First, they hired a company that had no actual development experience as a company - as Shemeska else mentioned, this was Radiant Machine's first project. I'm sure they made the lowest bid, and that's why they were chosen. From a business standpoint, that was not a good move.

That was my original feeling as well, that Radiant was the low bidder. However if the figures for Gleemax/DDI budget I've been told are accurate, even within an order of magnitude, I would probably be gibbering like a soon to die PC in a Call of Cthulhu game if I was told what any higher bidders would have asked for.

Honestly I suspect that there may not have been other bidders, but that's purely speculation on my part.
 

It didnt help that one of the terms of agreement was any material you put up there- story, characters, adventures, became their property. Thats didnt sit well with consumers.

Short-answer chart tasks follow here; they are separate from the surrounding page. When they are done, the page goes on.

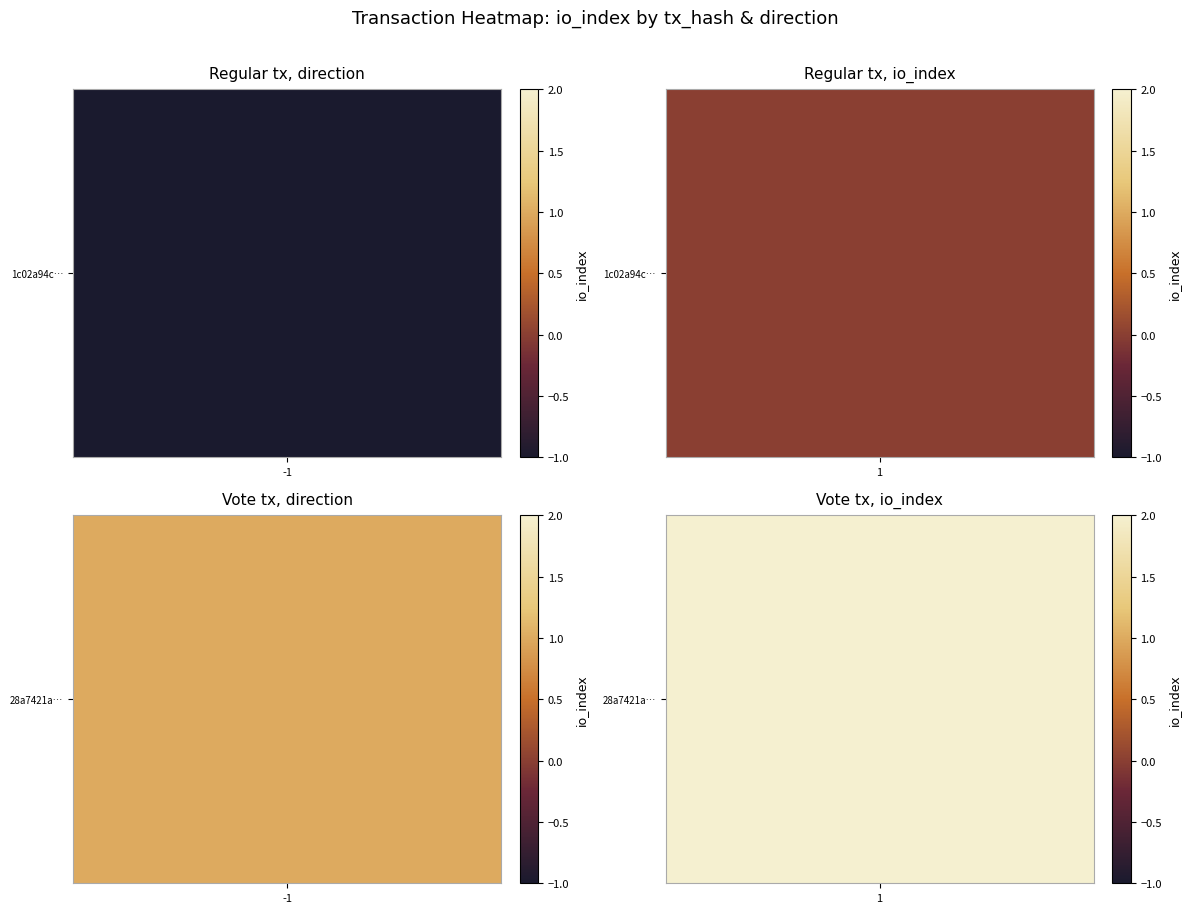

Which series has the largest total across all categories?

28a7421a94b819cef94c549b3f6c2494faa66e7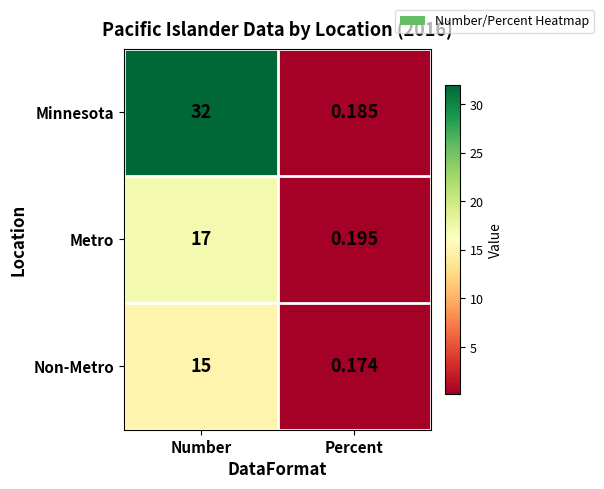

What is the total value across all series at Percent?

0.6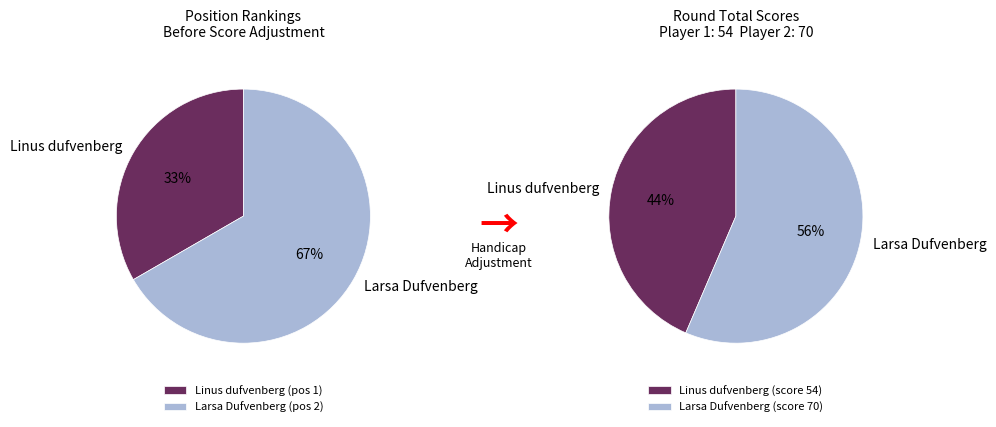

True or false: Larsa Dufvenberg accounts for 67% of the total.

True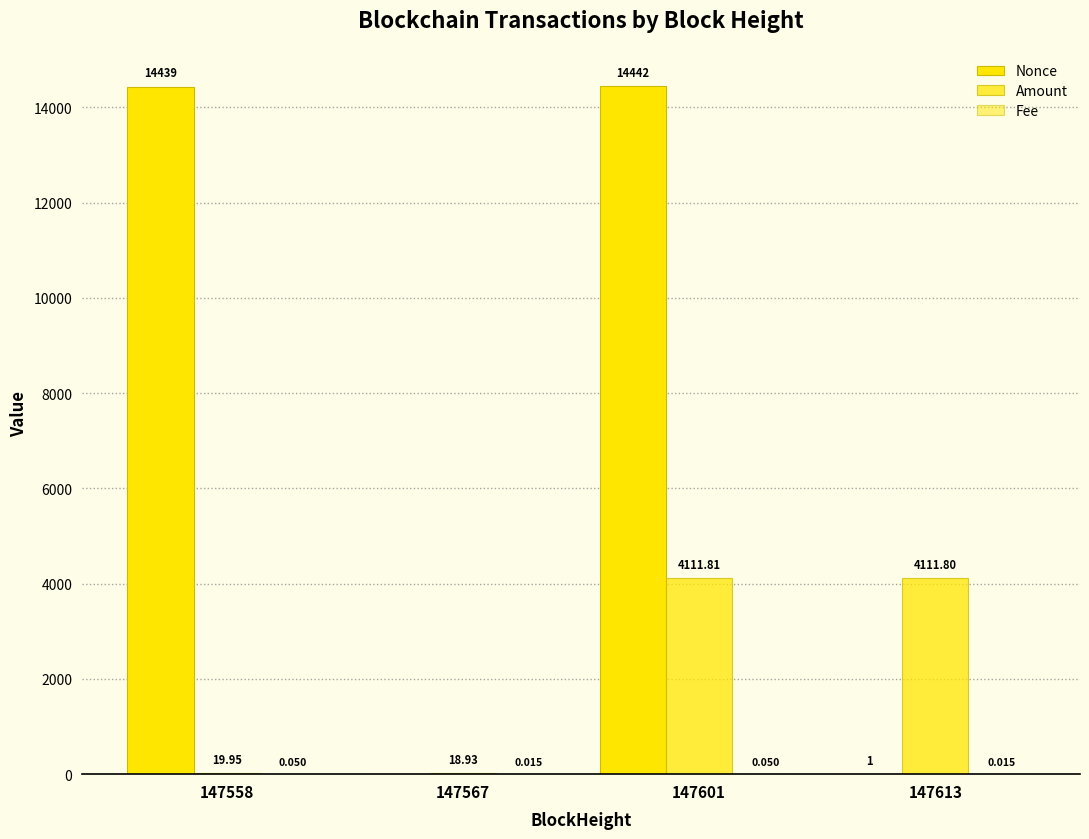

Reading left to right, transcribe all the data shown in this chart.

Nonce: 14439.0	0.0	14442.0	1.0
Amount: 19.9	18.9	4111.8	4111.8
Fee: 0.1	0.0	0.1	0.0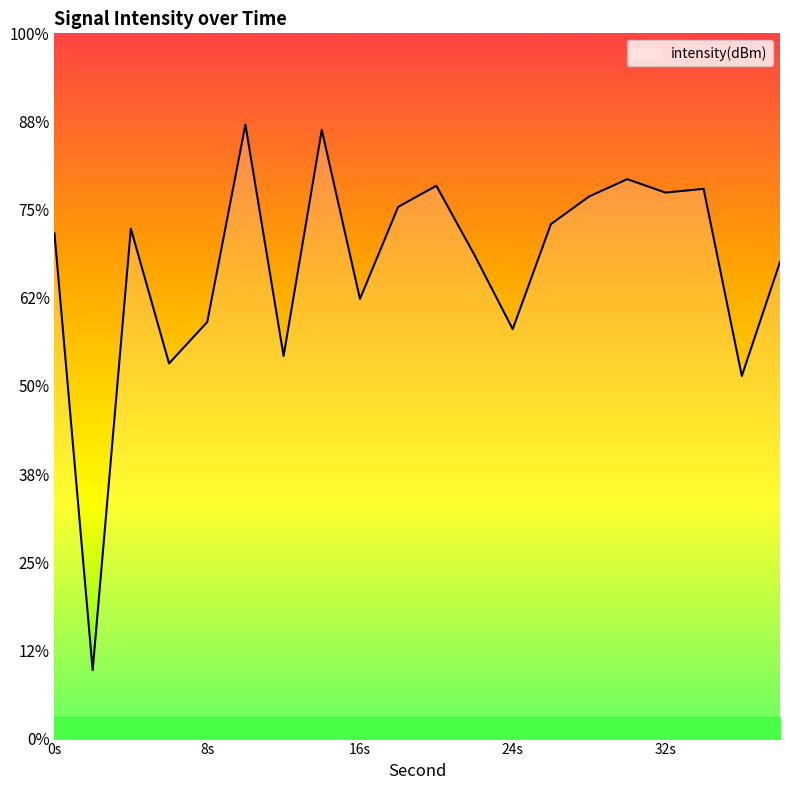

Does the chart have visible grid lines?

No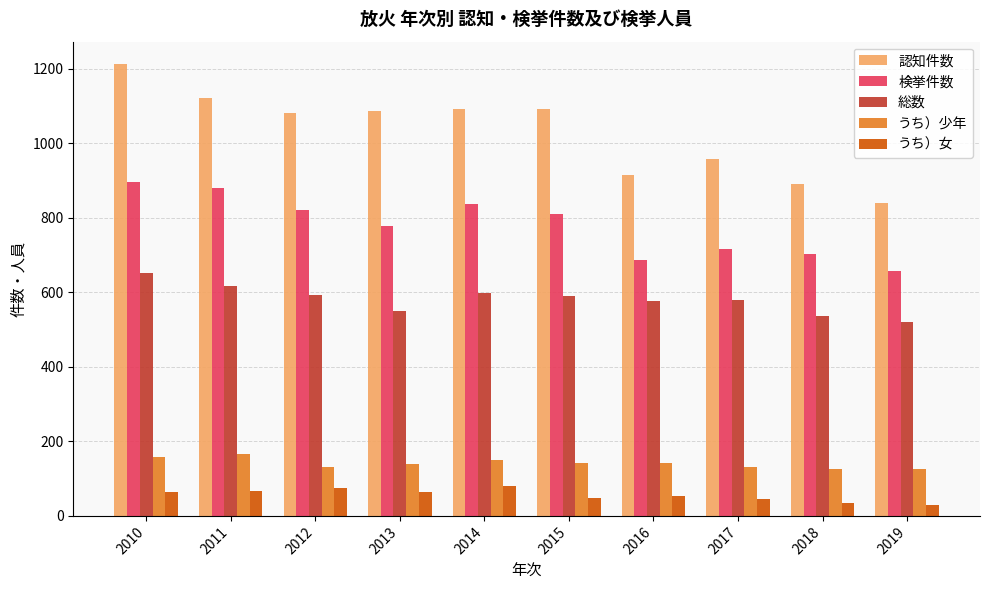

Does the chart contain stacked bars?

No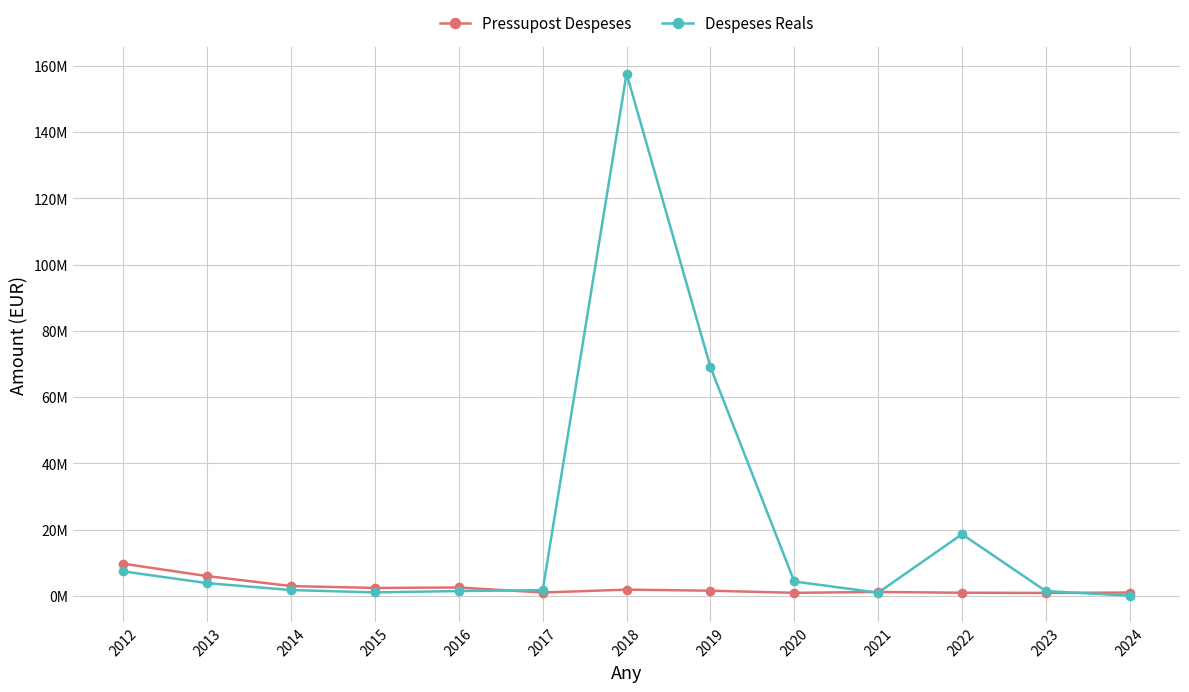

What is the sum of all Pressupost Despeses values?

33169159.0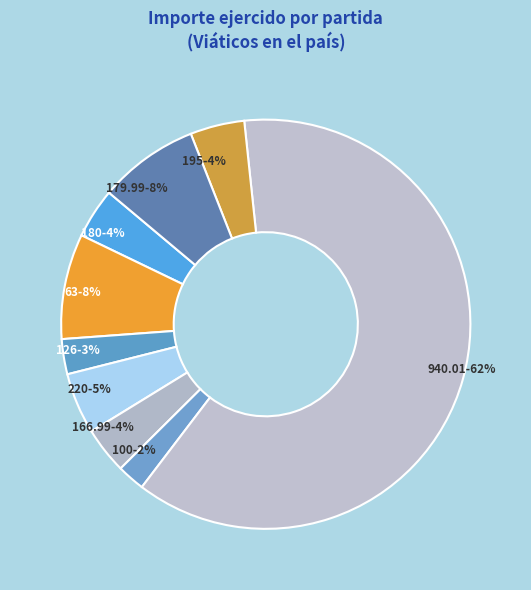

How many slices are in this pie chart?

9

Thing is, a lot of websites have similar wording to what they had - which wasn't EXACTLY "they owned what you posted" - The discussion threads on that are still around here somewhere. That particular part was IMO a tempest in a teacup. However, Shemeska had most of it right - no one knew what its form was really supposed to be, they had terrible quality controls on the project, and it just floundered like a boat with one oar forward and one oar backward... I think their goal was something like what ENWorld has going, with the forums, community play groups, blogging, picture pages, etc. but on a much larger scale.
 

Unclear directives, crappy programming (it kept going down) - frankly, it deserved to die.

My glee was never maximized.

I could never log in, even after numerous emails from their tech center and a phone conversation that lasted an hour.

It was a terrible concept that we gamers are better off without.